ANDERSON: It looks like a lot of fun to like design your own house that no one’s ever thought of before — just like build your own stuff.
I thin it started when we built our own cabin out at at Nome. I’d kinda just sit there looking at my dad and my uncle cutting out the boards and putting it all together. It just seemed really cool to me. It’s like a huge puzzle, and when it comes out in the end it’s your own house or your own cabin.
I have been outside the state twice: once in D.C. for a school trip and another time in Florida to see family. Their structure of building is a lot thinner in the Lower 48, because it’s hotter, but in Alaska we have to do outside wall, insulation, inside wall, so it’s a lot thicker walls up in Alaska. And smaller too, to conserve the heat. But down in D.C., there’a all these big, open buildings.
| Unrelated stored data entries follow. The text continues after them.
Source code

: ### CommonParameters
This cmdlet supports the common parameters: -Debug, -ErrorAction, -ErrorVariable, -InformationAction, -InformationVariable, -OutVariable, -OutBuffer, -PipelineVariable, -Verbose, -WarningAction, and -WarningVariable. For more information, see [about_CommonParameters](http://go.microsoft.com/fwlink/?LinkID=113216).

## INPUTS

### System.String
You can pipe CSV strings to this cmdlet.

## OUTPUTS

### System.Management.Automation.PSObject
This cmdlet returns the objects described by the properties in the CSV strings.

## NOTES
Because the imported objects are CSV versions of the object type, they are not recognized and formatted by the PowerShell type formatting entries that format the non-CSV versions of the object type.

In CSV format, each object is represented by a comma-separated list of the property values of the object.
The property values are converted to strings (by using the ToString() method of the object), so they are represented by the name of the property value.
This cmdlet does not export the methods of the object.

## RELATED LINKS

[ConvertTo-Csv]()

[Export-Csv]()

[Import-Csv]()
When we went down to Washington D.C, there was a group of people who thought we had polar bears as pets, igloos as houses and stuff… We have an actual house. We have actual cars. We don’t always use dog sleds.
So after work, after my parents’ work, we’d probably go out and berry pick. But one time we went on a berry picking trip and came back with a moose, so it’s kinda just like whatever happens, happens. We went out for salmon berries and came back with a moose, which is… it was funny.
We can drive out and there’s a bridge we can go bridge-jumping off of. We can go and ride four-wheelers on the beach. In the winter, we can ride snowmachines and sled down the hill. So it’s kinda like, we’re isolated but we have a lot of activities ’cause we got used to it and we just use our surroundings, so it doesn’t feel so isolated.